Data Quality: A Lesson in Eating Your Own Dog Food

Typically when we engage with customers, I like to reflect on what they are asking us to do. It helps set the trend for topics I engage in with new customers, and keeps me up-to-date. Twice this week alone, the topics of Data Quality and Data Governance have come up.

Reflection on those topics came while digging through some data for a new forecasting and capacity planning tool we are working on in-house. We are a consulting company, so the majority of our revenue stream is through statements of work where we are staffing resources on projects — and anything that can streamline that process, help optimize resource utilization, and keep the organization as a whole informed is always beneficial.

We have bounced around between various CRM tools over the years. We’ve used Salesforce, NetSuite, and Excel workbooks, but today we are using noCRM. It is relatively new for us so it is still in its infancy when it comes to defined rules and processes.

As I started looking through the data, key things like Company, Description, Start Date, and Status columns, I immediately thought to myself, We have Data Quality issues.

Eating our own dog food isn’t something that comes easy, especially when we talk about Data Quality and Governance. These issues cannot be fixed by a tool, but can be fixed by changing the way people work, enforcing process, and understanding the data and how it is used.

But why should a company invest in a Data Quality effort like this, and what is that actual benefit? Most Data Quality and Data Governance programs fail because they cannot quantify the cost implications. For us it is pretty straight forward, having bad data leads us to have delayed starts in projects that can leave resources sitting unallocated. Not optimizing our resource pool that leaves a single resource out for a week can be amount to $8,000. This is a pretty nominal amount, however on average one of our top talent resources changes projects three times a year, which is when these gaps normally arise. With that ratio if we apply it to our billable resource pool can come to $240k annually.

So, over the next few weeks, Pandera is going to be my client. I’ll keep posting about the struggles of change, the impacts of Data Quality, and how we at Pandera become a more data-centric company in our operations.

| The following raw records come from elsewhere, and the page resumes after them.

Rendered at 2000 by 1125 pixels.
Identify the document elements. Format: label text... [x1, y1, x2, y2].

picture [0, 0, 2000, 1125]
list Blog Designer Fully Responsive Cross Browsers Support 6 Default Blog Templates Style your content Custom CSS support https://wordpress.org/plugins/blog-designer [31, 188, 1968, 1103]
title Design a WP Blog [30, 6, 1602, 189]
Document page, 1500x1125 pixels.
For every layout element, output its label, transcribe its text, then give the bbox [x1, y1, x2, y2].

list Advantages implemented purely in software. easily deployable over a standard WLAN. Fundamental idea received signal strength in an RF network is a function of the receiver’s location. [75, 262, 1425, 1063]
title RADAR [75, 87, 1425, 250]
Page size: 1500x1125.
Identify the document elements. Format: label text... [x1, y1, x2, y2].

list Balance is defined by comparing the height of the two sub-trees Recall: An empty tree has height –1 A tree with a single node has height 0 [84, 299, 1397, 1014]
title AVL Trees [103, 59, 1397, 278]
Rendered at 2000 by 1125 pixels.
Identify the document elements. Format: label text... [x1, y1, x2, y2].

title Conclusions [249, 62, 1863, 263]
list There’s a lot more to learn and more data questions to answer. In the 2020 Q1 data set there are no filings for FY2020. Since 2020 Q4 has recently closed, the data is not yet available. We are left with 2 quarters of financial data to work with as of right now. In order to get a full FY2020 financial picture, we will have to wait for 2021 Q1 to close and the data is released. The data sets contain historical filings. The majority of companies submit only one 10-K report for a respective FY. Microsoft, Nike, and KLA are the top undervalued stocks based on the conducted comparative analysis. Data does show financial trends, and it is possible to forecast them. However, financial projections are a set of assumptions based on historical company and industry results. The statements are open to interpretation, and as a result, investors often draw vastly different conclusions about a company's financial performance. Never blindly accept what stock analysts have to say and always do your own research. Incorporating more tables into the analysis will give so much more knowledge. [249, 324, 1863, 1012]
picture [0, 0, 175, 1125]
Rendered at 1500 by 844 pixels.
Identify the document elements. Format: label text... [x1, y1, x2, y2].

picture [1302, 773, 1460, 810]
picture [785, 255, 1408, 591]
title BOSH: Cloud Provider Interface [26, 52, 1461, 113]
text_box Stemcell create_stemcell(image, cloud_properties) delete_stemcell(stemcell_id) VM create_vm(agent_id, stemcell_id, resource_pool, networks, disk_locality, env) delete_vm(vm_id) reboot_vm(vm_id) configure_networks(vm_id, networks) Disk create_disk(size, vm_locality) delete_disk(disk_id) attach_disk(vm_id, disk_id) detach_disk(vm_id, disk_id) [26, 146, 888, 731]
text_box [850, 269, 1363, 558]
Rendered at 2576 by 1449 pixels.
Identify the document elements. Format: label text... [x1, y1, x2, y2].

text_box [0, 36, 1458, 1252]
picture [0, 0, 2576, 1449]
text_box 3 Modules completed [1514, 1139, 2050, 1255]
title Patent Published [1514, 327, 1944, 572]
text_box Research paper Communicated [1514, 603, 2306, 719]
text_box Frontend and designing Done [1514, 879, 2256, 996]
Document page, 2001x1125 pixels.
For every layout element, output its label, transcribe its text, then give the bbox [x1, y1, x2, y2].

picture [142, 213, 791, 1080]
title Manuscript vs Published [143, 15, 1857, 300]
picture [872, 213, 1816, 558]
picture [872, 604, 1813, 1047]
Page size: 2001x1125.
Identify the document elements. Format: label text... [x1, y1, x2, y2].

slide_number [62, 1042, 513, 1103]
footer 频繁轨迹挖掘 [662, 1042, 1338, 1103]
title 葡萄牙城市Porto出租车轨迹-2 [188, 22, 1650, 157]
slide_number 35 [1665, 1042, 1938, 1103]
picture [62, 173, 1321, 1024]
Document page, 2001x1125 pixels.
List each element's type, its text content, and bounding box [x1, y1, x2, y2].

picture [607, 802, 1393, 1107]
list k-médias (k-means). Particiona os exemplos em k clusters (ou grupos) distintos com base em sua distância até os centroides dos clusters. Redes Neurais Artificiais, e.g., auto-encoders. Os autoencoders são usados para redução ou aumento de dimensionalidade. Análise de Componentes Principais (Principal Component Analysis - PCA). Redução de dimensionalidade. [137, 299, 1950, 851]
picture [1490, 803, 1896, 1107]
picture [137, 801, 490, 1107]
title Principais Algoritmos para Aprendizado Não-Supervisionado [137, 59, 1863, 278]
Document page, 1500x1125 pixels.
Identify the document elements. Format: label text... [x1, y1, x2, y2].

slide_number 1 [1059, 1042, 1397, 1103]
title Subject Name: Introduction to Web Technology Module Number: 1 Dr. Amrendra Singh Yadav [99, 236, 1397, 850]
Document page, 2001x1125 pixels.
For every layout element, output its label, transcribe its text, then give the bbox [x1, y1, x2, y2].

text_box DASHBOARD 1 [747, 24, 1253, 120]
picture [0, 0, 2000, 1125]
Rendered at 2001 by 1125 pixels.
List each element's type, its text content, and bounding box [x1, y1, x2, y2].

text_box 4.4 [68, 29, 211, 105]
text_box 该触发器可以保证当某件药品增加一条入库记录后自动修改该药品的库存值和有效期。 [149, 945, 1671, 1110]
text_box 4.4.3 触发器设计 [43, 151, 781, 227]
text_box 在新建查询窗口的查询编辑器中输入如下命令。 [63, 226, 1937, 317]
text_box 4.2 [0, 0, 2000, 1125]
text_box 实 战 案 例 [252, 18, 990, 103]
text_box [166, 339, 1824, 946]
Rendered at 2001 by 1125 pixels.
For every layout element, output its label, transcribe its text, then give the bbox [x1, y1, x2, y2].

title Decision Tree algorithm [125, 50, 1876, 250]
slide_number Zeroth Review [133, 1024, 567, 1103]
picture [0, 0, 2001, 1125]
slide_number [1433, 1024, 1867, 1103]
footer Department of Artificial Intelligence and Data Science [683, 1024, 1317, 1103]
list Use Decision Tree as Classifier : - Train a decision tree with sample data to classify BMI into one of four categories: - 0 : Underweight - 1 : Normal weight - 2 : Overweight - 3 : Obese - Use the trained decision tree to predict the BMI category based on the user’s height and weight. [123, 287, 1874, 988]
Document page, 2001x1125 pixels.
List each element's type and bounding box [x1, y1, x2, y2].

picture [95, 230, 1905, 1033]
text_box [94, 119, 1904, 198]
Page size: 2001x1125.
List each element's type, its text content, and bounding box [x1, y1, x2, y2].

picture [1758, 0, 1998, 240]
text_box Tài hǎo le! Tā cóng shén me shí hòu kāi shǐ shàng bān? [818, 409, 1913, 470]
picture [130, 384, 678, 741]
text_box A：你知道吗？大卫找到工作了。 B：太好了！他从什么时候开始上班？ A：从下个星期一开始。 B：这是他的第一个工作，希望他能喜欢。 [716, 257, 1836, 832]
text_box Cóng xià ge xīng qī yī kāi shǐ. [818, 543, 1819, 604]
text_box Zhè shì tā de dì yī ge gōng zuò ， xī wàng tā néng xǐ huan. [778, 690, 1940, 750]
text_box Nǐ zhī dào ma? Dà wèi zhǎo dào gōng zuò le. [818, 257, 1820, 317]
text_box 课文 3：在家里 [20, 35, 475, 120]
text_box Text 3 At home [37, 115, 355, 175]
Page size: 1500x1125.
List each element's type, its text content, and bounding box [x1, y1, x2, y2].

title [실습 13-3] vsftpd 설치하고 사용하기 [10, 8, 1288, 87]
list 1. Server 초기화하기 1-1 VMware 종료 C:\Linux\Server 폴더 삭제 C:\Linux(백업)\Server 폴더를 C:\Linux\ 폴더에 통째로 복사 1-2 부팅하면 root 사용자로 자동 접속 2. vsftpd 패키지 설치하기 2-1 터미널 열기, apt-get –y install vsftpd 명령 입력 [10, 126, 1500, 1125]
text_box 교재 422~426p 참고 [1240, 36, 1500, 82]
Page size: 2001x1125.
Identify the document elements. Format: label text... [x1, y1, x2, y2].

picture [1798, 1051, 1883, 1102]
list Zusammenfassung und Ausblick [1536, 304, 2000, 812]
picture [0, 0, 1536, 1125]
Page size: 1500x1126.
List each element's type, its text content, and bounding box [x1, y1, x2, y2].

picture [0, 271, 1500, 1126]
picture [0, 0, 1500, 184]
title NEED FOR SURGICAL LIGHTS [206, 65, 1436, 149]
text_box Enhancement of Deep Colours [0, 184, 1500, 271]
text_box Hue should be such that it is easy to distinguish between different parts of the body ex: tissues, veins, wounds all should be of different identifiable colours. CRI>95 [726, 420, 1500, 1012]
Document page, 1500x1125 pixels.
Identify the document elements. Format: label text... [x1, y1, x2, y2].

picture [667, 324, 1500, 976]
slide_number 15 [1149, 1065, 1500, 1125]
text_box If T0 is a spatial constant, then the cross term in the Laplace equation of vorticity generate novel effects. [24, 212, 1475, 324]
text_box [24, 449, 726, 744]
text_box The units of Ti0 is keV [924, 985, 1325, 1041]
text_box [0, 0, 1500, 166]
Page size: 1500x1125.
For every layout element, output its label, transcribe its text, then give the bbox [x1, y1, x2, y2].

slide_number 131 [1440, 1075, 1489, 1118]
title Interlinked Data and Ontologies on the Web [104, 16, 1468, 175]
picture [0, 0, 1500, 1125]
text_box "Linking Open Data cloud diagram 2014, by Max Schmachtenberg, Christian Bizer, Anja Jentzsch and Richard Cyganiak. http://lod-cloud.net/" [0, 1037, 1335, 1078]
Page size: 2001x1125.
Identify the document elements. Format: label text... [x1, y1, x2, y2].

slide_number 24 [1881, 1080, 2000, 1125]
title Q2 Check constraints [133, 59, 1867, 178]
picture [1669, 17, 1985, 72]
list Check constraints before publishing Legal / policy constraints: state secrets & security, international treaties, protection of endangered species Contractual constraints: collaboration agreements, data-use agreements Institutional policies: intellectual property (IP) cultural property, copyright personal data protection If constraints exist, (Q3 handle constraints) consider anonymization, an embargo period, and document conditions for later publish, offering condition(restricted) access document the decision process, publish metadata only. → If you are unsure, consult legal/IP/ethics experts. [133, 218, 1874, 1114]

Step 1: Understanding Our Data

I won’t be talking about the benefits of CRM A over B, but instead focusing on how our people use noCRM and what each field means to them — and hopefully come out the other side with a data dictionary of our own, along with some basic rules around which fields are critical and how the data should conform.

To do this I’ll be using one of our accelerator templates with our Florida Managing Partner, Kevin Curley, and our Miami Solutions Partner Ed Pestana. We sat and reviewed the process a salesperson would go through when they enter an opportunity into the system from initial entry to closure. One of the key things I noticed was noCRM does not enforce rules on most of the fields, ensuring data quality at the source is really the ideal situation, unfortunately it does not appear we can guarantee that due to tool limitations.

When we talk about data quality issues they normally fall into one or more of the below categories: People, Process, Technology, and Data. Since the technology in this case doesn’t allow us to enforce rules we are going to take an alternative approach, modifying the process and potentially people behavior behind the data entry.

Armed with the information from the meeting, I’ll be heading off to define that process as well as the data dictionary so everyone is in lockstep about what the data in each field truly represents to us.

In the meantime, I also want to start playing with the data from noCRM to see if there are any issues. When it comes to understanding data it is always easier for me to just look at it all. Luckily noCRM has a data export tool for leads that lets me do just that. I will be using that feature for the first go around. Eventually I am going to land the data in BigQuery but for now I just want to profile the data.

Dataprep is a good starting point for that because setup is pretty straightforward, I can manually upload a file, point to a file in Cloud Storage or a BigQuery table and start checking things out like cardinality, null values, etc.

Once the file is uploaded a flow is created, a flow is the general name of a pipeline in Dataprep. I won’t be using it to build the pipeline, just doing the data exploration. To get there, I’ll add a recipe and edit it.

As you can see below, Dataprep does some level of profiling of the data.

Some quick observations:

  1. Empty records make up most of the Company data in the sample set
  2. There are multiple fields being used to describe a Client (Client, Company, Company Name, Company_Name) and there is a lot of inconsistency with their use.
  3. Data is not being input into many of the fields, you can tell by the horizontal bar graph coloring, Teal is where values are present and the dark gray is missing a value.
  4. There are also some data type discrepancies between some of the system dates

So I know that when I start looking at Data Quality there are some data input processes that will need to be formalized, understandings of which fields to use, and some potential transformations I’ll need when processing some date fields.

Well that’s it for now, next time we will look at the Data Dictionary and any Data Quality rules and processes that came up based on the business meetings and data exploration activities that I covered in this post, as well as setting up a more permanent data pipeline to noCRM into BigQuery using Python.